Her ne kadar Monte Carlo, daha çok deniz tatili ya da bitmeyen gece hayatı arayanların tercih ettiği bir gezi rotası olsa da, mimari ve tarihi açıdan da pek çok zenginliğe sahip. Katedraller, müzeler ya da sarayları gezmek keyifli olacaktır.
Église Sainte-Devote
Hikâyeye göre Ortaçağ döneminde beyliğin hamisi olan Devote, 4. yüzyılda Corsica’da şehit olur. Küçük bir tekneye konan bedeni, Monaco sahiline vurur. Yüzyıllar sonra bu bölgeye onun ruhunu onurlandırmak adına bu kilise inşa edilir.
Cathedrale de Monaco
1875 yılında inşa edilen katedral, La Turbie’den getirilen beyaz taşlarla yapılmıştır. İçyapısı da dışı kadar ihtişamlı olan katedralde Prenses Grace’in mezarı da bulunuyor.

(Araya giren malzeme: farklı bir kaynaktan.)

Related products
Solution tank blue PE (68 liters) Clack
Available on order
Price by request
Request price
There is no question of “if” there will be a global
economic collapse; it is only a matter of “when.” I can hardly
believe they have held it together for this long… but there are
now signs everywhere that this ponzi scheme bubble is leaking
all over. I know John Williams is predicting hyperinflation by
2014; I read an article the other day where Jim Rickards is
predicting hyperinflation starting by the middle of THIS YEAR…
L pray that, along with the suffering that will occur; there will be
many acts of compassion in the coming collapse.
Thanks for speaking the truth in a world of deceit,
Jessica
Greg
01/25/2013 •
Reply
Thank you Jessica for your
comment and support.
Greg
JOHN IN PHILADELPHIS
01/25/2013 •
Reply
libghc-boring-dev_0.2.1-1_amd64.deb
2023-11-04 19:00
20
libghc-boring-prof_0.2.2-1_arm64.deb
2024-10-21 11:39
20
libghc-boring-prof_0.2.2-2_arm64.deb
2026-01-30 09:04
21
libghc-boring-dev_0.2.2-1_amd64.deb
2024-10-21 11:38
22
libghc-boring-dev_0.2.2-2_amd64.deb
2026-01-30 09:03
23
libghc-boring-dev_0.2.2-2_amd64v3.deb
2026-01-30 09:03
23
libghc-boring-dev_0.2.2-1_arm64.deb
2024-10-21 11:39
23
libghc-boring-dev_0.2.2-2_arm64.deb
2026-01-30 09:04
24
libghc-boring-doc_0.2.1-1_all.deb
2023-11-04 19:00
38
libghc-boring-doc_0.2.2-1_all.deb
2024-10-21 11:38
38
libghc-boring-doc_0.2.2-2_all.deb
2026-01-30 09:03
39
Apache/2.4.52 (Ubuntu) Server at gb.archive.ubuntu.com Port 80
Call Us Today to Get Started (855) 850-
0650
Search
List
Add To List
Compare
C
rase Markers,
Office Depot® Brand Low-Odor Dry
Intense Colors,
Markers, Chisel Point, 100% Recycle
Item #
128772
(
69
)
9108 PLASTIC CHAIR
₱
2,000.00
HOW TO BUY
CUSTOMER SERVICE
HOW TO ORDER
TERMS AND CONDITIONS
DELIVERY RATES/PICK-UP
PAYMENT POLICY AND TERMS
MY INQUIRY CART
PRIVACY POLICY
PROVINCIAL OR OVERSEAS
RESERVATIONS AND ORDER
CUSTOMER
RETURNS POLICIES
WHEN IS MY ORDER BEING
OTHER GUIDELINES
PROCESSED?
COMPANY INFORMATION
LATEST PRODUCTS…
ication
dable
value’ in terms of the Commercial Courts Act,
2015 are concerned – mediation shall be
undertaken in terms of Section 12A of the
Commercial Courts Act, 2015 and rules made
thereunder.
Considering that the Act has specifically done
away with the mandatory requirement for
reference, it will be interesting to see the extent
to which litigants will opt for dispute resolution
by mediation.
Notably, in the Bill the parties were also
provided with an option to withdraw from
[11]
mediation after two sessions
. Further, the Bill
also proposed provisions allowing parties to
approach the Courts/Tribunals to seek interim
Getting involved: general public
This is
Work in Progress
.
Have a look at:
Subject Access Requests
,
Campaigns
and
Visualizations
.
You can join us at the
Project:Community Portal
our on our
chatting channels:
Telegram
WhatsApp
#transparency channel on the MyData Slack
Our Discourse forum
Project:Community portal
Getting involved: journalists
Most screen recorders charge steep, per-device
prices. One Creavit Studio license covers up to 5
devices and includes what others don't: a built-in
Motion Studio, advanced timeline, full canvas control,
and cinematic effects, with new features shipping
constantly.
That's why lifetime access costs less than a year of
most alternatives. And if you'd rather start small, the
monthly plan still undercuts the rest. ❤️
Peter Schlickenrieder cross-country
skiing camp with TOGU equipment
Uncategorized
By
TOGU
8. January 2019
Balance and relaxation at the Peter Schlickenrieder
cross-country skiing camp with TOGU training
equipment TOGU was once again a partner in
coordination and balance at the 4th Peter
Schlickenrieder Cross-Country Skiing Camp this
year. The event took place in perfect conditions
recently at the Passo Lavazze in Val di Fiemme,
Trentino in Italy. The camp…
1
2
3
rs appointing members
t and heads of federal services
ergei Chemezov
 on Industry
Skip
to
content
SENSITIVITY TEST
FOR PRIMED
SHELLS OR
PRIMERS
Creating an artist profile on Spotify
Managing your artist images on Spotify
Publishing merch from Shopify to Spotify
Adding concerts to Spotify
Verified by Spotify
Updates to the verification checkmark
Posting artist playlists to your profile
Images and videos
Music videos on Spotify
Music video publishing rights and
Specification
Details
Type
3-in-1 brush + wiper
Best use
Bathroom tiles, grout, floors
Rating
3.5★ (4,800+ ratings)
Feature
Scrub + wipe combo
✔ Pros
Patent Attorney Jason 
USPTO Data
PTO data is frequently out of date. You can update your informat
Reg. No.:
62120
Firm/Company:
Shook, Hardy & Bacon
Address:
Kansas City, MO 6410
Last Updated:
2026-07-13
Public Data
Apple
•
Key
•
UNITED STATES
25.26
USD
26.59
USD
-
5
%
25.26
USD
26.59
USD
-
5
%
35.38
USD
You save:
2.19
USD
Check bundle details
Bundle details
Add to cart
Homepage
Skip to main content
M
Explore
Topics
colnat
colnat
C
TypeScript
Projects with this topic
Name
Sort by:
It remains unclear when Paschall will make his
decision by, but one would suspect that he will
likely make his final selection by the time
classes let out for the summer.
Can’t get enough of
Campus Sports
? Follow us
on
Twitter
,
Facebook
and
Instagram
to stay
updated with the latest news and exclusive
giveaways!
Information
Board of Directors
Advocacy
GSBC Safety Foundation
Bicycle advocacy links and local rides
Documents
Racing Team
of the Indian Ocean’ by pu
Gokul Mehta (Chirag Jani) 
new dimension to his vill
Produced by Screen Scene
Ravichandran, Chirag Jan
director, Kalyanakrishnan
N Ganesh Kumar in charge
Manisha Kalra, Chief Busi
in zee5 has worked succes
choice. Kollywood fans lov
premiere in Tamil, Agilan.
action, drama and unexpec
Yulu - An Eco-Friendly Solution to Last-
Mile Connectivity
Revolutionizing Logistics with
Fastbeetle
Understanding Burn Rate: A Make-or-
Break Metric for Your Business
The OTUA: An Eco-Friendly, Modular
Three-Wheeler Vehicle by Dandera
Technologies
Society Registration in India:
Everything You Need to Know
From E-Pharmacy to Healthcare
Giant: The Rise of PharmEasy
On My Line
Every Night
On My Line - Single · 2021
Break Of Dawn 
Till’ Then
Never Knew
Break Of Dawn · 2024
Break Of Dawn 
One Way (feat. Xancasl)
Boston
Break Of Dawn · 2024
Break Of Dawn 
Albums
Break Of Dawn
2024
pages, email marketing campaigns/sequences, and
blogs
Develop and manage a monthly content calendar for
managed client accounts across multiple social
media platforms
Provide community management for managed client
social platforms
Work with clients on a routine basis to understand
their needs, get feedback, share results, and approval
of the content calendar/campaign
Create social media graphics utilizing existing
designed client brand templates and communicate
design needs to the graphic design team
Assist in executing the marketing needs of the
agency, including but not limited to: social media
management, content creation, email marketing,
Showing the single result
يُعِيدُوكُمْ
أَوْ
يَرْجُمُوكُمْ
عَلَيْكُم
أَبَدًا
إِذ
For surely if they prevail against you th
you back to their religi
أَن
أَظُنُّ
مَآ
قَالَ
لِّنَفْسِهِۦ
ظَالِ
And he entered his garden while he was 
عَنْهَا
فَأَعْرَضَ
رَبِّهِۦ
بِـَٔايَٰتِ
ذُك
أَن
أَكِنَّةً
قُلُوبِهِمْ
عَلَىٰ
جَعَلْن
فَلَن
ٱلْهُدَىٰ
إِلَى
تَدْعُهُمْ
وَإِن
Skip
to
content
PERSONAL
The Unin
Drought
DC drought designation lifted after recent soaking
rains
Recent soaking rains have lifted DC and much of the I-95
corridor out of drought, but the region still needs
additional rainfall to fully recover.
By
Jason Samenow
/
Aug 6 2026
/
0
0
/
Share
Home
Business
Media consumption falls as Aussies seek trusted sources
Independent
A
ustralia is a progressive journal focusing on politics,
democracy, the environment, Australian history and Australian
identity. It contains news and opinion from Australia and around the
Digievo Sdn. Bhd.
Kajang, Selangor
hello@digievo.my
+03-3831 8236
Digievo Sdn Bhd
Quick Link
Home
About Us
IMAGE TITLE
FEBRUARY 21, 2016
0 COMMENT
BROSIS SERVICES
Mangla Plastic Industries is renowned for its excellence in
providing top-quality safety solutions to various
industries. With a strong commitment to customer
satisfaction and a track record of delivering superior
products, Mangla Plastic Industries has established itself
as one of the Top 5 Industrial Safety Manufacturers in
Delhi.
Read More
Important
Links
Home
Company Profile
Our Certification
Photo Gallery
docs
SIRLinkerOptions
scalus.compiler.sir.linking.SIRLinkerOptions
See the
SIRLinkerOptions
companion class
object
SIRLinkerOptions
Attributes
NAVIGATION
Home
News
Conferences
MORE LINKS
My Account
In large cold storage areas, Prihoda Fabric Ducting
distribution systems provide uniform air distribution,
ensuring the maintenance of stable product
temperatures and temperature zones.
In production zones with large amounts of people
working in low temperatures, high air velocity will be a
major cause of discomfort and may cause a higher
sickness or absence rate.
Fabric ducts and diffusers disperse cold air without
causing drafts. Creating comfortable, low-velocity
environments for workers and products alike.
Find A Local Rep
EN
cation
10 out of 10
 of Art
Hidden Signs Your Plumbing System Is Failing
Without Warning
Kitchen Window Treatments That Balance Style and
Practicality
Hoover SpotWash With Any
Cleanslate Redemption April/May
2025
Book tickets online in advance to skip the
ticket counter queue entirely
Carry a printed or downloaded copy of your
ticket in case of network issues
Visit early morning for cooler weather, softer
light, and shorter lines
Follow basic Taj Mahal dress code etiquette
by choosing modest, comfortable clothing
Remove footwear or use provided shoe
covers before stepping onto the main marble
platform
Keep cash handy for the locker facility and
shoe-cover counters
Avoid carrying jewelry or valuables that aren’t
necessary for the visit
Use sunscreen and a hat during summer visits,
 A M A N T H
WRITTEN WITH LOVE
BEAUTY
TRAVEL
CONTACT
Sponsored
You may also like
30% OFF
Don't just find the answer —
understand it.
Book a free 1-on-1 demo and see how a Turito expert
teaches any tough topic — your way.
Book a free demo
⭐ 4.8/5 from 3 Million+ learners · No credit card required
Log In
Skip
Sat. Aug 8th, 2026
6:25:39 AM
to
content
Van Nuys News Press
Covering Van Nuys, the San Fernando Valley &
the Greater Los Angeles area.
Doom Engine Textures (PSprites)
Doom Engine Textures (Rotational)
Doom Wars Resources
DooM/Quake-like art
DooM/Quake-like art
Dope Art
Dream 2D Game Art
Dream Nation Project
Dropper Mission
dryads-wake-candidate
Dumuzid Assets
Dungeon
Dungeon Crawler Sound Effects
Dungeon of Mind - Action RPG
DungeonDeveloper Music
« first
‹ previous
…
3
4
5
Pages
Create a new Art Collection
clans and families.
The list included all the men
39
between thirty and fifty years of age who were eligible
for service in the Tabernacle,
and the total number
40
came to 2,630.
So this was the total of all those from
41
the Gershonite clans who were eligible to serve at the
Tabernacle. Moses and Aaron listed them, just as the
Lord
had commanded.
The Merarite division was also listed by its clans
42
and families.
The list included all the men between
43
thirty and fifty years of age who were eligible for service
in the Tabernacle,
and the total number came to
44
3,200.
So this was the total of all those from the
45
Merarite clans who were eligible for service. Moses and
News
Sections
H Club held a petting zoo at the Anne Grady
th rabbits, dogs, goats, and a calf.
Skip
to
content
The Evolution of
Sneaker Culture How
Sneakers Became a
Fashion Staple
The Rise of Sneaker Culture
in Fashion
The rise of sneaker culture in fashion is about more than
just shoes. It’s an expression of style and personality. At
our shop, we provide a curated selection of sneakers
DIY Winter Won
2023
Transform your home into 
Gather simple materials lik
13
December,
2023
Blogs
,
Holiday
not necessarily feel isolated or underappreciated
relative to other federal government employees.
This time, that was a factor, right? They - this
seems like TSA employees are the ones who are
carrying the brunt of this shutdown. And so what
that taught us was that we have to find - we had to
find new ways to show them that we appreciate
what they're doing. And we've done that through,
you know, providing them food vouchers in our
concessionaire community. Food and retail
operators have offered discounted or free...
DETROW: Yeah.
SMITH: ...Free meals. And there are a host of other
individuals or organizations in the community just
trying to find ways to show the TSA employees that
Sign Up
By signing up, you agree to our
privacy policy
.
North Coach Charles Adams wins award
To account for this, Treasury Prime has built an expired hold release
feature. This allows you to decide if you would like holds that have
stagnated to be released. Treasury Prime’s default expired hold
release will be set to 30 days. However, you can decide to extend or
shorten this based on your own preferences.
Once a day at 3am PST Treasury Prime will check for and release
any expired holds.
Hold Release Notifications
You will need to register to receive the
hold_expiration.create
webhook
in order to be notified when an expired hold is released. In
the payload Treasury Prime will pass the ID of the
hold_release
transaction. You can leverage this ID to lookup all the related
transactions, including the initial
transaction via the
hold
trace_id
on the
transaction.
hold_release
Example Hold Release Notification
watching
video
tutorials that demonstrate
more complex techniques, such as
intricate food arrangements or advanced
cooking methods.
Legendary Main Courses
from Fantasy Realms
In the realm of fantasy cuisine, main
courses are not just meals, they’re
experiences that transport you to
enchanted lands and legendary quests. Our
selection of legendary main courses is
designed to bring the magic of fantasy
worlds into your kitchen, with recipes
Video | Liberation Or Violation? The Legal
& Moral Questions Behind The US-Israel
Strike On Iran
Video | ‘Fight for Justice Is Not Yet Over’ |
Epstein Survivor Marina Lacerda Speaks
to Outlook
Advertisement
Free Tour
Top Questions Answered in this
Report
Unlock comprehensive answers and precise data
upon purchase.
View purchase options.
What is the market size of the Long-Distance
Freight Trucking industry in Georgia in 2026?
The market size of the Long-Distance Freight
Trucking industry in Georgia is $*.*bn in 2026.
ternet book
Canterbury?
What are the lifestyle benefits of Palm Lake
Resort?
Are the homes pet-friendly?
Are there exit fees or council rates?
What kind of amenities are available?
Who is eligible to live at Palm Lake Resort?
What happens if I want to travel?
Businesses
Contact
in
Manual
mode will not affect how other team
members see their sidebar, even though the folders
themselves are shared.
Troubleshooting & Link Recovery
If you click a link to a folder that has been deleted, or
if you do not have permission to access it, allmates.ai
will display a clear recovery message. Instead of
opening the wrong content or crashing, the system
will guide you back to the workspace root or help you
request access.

Palais Princier: Les grands Appartements
Eski Monaco olarak adlandırılan bölgenin ortasında bulunan bu devasa saray, zamanında Monaco Prensi’nin eviydi. Düzenlenen rehberli gezilerle içerisindeki lüks daireleri görebilirsiniz.
Musee de la Chapella de la Visitation
İtalyan Barok tarzının en iyi örneklerinden biri olan yapıyı gezerken öncelikle mimarisinden etkileneceksiniz. Uzun zamandır müze olarak kullanılan yerde Rubens, Ribera ve Zurbaran’ın eserlerini görmek mümkündür.
Görülmesi gereken diğer yerler: Église Saint-Charles, Chapelle de la Miséricorde, Musée National: Villa Sauber, Musée Océanographique et Aquarium, Musée naval de Monaco, Musée d'Anthropologie préhistorique, Fort Antoine.